Comment 10 for bug 741628

Revision history for this message
Robert Ancell (robert-ancell) wrote :

The solution was found by Rafał Mużyło in this bug:
https://bugs.gentoo.org/show_bug.cgi?id=380429

This is now fixed for 3.1.90.

To fix broken documents run the following:
simple-scan --fix-pdf ~/Documents/*.pdf

It should be safe to run this on all PDF documents but PLEASE BACKUP FIRST. It will also copy the existing document to DocumentName.pdf~ so you have those in case anything goes wrong.

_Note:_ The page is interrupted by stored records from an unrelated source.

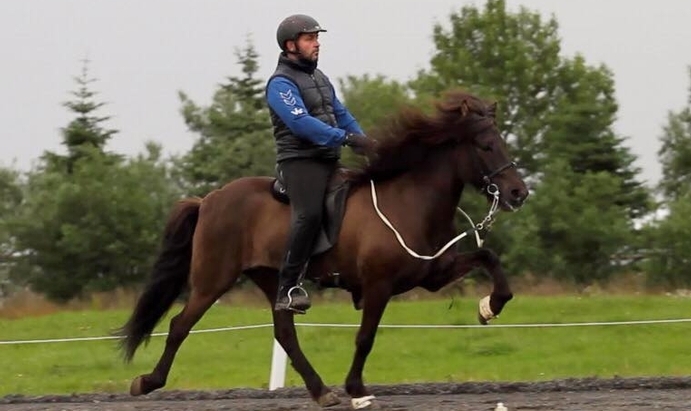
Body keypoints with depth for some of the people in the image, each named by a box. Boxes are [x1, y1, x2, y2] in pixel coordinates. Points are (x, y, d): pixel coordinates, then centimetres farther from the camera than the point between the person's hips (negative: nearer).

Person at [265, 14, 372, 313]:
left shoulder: (319, 77, 20)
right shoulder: (281, 83, -8)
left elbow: (341, 114, 21)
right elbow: (301, 123, -21)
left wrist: (364, 141, 4)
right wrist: (346, 137, -27)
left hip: (329, 160, 9)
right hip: (300, 161, -9)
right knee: (309, 213, -29)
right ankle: (288, 289, -30)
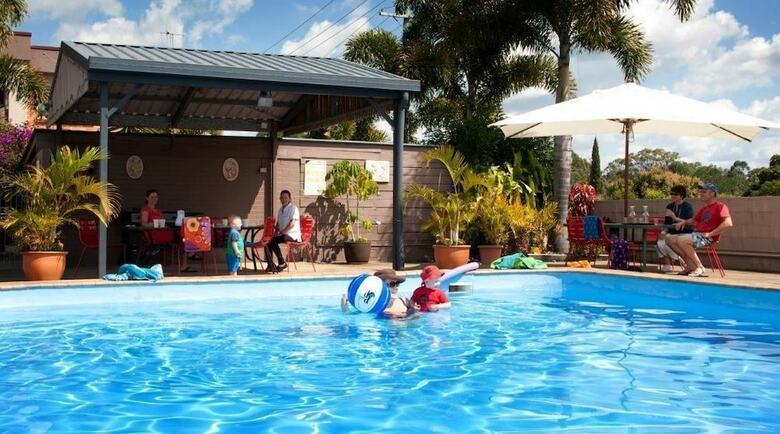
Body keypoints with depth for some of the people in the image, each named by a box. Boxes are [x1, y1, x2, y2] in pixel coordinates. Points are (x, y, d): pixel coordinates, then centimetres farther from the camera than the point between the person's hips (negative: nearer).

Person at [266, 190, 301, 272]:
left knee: (274, 241, -28)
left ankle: (282, 263, -15)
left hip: (292, 234, -8)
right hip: (282, 234, 8)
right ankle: (271, 265, -9)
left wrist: (282, 232, -20)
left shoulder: (293, 208, -8)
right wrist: (276, 232, 4)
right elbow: (278, 223, 23)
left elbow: (292, 223, -18)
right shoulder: (281, 209, 17)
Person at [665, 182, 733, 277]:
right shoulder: (704, 208, 22)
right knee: (669, 239, 2)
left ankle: (700, 268, -20)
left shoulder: (720, 206, -6)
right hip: (696, 234, 9)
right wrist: (684, 222, 10)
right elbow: (694, 220, 33)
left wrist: (710, 233, -21)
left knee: (681, 240, -31)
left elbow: (728, 223, -20)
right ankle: (690, 265, -3)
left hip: (708, 238, -9)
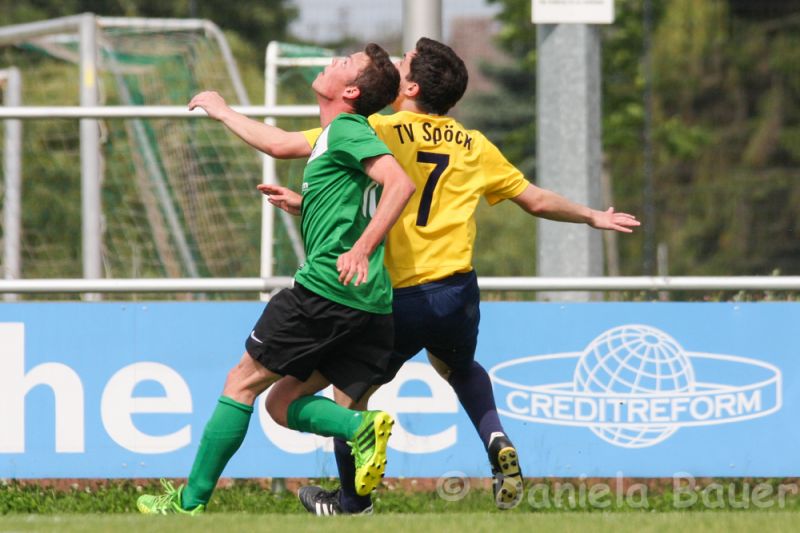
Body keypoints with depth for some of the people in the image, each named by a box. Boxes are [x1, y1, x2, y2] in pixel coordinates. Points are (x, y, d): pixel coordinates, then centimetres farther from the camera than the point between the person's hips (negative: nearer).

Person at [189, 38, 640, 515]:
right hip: (459, 293, 4)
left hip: (397, 301, -4)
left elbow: (281, 145, -6)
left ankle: (354, 503, 31)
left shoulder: (378, 132, -5)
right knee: (460, 368, 35)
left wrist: (223, 110, 9)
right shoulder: (474, 147, 9)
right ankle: (497, 443, 9)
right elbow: (538, 201, 20)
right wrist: (593, 217, 38)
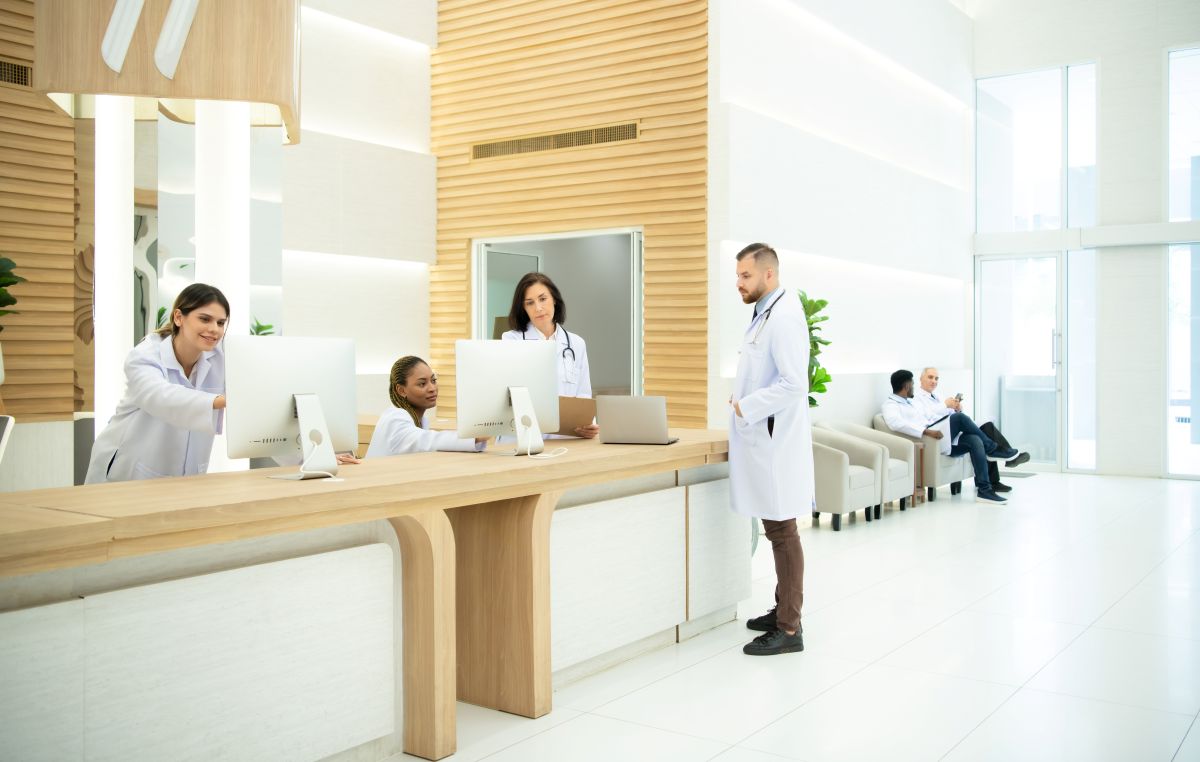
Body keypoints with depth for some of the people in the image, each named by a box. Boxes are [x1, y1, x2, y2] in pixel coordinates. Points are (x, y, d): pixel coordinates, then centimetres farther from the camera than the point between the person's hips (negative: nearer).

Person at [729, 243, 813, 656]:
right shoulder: (765, 313, 16)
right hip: (763, 440, 10)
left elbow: (793, 383, -22)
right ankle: (783, 609, 26)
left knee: (782, 531, -4)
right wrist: (743, 405, 14)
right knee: (777, 531, 15)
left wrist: (745, 408, -17)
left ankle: (789, 629, 2)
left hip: (776, 441, -10)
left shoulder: (784, 316, -15)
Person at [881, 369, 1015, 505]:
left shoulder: (910, 402, 27)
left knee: (975, 440, -15)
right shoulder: (890, 404, -3)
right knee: (958, 417, -19)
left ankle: (984, 489, -19)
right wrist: (927, 431, -29)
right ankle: (993, 449, 0)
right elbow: (896, 423, -24)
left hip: (942, 441, 9)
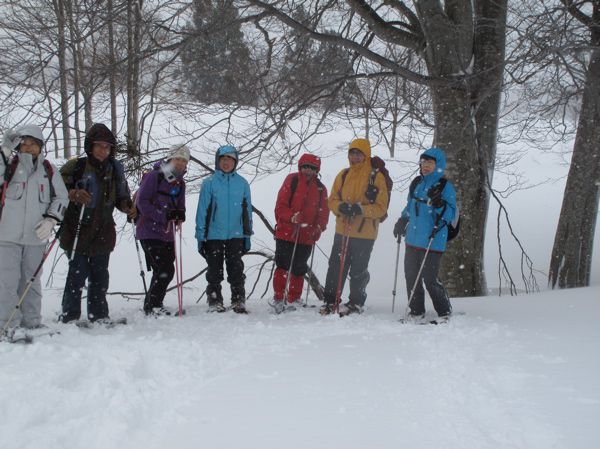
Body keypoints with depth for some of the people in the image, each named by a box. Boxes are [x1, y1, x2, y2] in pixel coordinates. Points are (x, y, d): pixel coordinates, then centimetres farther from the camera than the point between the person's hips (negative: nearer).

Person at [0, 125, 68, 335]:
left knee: (31, 282, 12)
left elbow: (61, 197, 12)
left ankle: (31, 323, 21)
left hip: (36, 237, 3)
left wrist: (51, 219, -3)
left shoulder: (48, 169, 9)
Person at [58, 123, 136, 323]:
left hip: (103, 232, 4)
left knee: (100, 275, 9)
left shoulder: (115, 169, 10)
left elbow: (121, 197, 17)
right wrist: (74, 194, -24)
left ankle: (99, 315, 19)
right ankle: (69, 315, 2)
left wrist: (129, 208, -3)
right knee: (78, 273, -7)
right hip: (78, 231, -4)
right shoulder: (76, 166, -4)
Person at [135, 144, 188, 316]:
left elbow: (180, 206, 17)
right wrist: (164, 216, -24)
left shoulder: (180, 183, 13)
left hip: (167, 234, 8)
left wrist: (179, 215, -8)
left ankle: (152, 305, 27)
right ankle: (152, 306, -1)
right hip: (149, 232, -8)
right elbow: (142, 202, -16)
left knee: (164, 271, 12)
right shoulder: (154, 176, -10)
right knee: (165, 270, -13)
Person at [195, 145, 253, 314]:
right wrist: (200, 235, -3)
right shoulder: (209, 183, -1)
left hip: (236, 235, 1)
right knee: (215, 271, 6)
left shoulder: (242, 183, 5)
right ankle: (215, 302, 14)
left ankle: (238, 301, 10)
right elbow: (202, 210, 0)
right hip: (214, 235, -1)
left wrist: (247, 235, 8)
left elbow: (247, 210, 10)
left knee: (236, 270, 3)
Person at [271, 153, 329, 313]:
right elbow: (280, 205, -5)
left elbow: (324, 212, 13)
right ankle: (278, 299, 2)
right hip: (286, 232, -3)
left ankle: (293, 300, 19)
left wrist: (319, 227, -4)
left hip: (307, 237, 3)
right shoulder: (292, 180, 0)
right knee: (283, 266, -5)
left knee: (298, 270, 8)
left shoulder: (320, 188, 11)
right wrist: (291, 217, -21)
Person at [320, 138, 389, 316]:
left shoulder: (376, 177, -5)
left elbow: (381, 207, -7)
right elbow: (332, 200, 10)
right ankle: (330, 301, 15)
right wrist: (341, 207, -12)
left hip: (365, 234, -4)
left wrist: (361, 209, -22)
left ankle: (356, 303, 17)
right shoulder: (343, 175, 9)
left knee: (358, 270, 4)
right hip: (342, 230, 4)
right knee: (336, 267, 5)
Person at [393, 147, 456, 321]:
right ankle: (416, 311, 21)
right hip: (413, 240, 7)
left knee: (430, 279, -7)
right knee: (411, 275, 8)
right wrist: (401, 222, 19)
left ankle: (445, 312, 10)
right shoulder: (417, 183, 13)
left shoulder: (445, 186, -6)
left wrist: (440, 205, -28)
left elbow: (451, 214, -11)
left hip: (432, 242, -6)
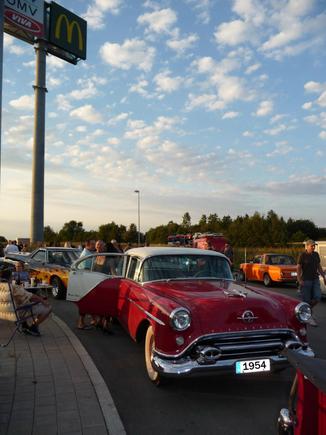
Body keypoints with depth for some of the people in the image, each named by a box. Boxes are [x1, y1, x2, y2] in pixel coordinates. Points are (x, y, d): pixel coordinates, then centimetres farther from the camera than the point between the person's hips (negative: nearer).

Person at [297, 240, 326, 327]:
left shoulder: (316, 255, 9)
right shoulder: (302, 255, -8)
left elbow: (319, 267, 17)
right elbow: (298, 268, -8)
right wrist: (299, 280, -15)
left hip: (315, 279, 5)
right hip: (306, 280, -5)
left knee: (317, 297, -2)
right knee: (307, 300, 0)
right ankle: (309, 318, 10)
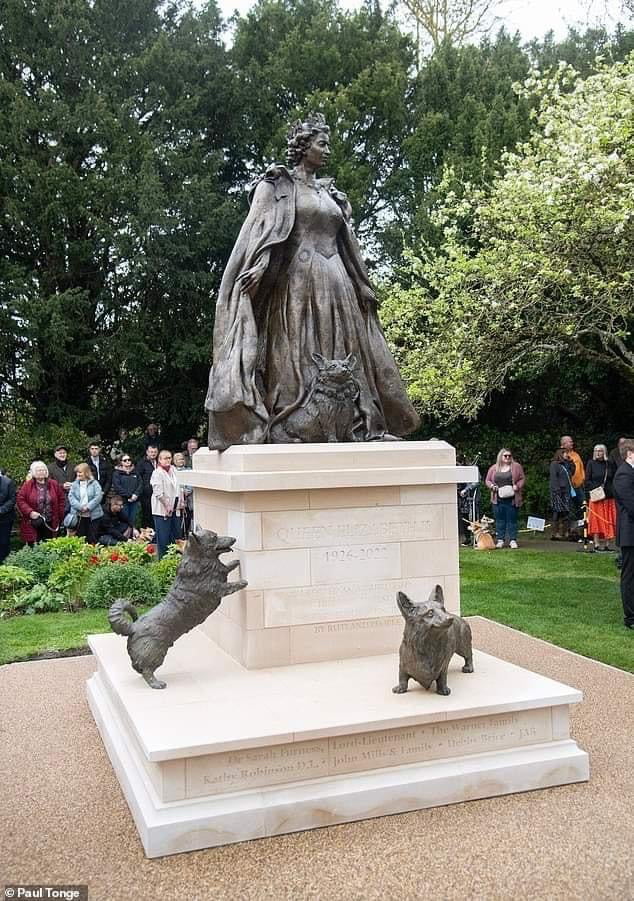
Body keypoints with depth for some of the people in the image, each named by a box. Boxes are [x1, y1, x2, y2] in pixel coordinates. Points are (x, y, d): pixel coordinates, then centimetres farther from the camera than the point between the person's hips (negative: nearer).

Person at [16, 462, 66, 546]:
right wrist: (30, 512, -17)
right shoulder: (27, 485, -2)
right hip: (33, 524, -2)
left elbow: (61, 499, 11)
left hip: (50, 524, 3)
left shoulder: (54, 484, 5)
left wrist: (59, 515, 5)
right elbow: (20, 500, -6)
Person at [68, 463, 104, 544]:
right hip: (78, 516, 2)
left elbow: (98, 496, -8)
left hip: (92, 516, -2)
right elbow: (71, 496, -2)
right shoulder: (74, 484, 7)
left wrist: (88, 507, -17)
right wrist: (80, 507, -15)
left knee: (92, 539, 4)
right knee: (79, 539, 7)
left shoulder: (94, 483, 0)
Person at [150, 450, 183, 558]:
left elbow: (179, 487, 18)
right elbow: (158, 493, -18)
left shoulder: (173, 470, 12)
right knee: (164, 538, -3)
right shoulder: (157, 473, -11)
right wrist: (167, 505, -17)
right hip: (162, 510, -8)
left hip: (175, 509, 8)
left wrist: (181, 503, 12)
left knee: (177, 536, 12)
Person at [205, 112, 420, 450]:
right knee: (296, 351, -11)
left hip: (335, 283, 6)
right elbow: (258, 228, -8)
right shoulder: (277, 185, 6)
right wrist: (257, 267, -25)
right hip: (296, 279, -6)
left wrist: (362, 285, 23)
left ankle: (351, 422, 1)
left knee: (341, 349, 1)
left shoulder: (330, 194, 24)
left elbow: (346, 243, 25)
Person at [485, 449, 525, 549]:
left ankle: (512, 540, 8)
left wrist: (517, 486, -11)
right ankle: (500, 540, 11)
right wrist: (492, 486, -5)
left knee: (512, 520, 1)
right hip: (498, 499, 2)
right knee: (499, 520, 4)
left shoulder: (516, 466, 6)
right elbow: (487, 480, 14)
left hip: (512, 499, -2)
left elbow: (522, 479, 6)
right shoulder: (494, 468, 10)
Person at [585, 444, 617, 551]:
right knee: (596, 520, -3)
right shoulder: (591, 463, 4)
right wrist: (595, 489, -12)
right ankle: (597, 543, -2)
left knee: (608, 520, 2)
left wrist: (613, 491, -2)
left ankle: (606, 543, 6)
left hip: (609, 497, 3)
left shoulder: (610, 464, 10)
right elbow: (587, 480, 1)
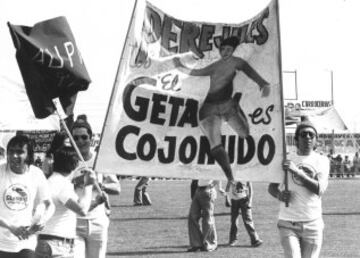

If you can't wait for the next simple-scan, you can also run this Python program (i.e. python fixpdf.py broken.pdf > fixed.pdf)
import sys
import re

lines = file (sys.argv[1]).readlines ()

xref_offset = int(lines[-2])

xref_offset = 0
for (n, line) in enumerate (lines):
        # Fix PDF header and binary comment
        if (n == 0 or n == 1) and line.startswith ('%%'):
                xref_offset -= 1
                line = line[1:]

        # Fix xref format
        match = re.match ('(\d\d\d\d\d\d\d\d\d\d) 0000 n\n', line)
        if match != None:
                offset = int (match.groups ()[0])
                line = '%010d 00000 n \n' % (offset + xref_offset)

        # Fix xref offset
        if n == len(lines) - 2:
                line = '%d\n' % (int (line) + xref_offset)

        # Fix EOF marker
        if n == len(lines) - 1 and line.startswith ('%%%%'):
            line = line[2:]

        print line,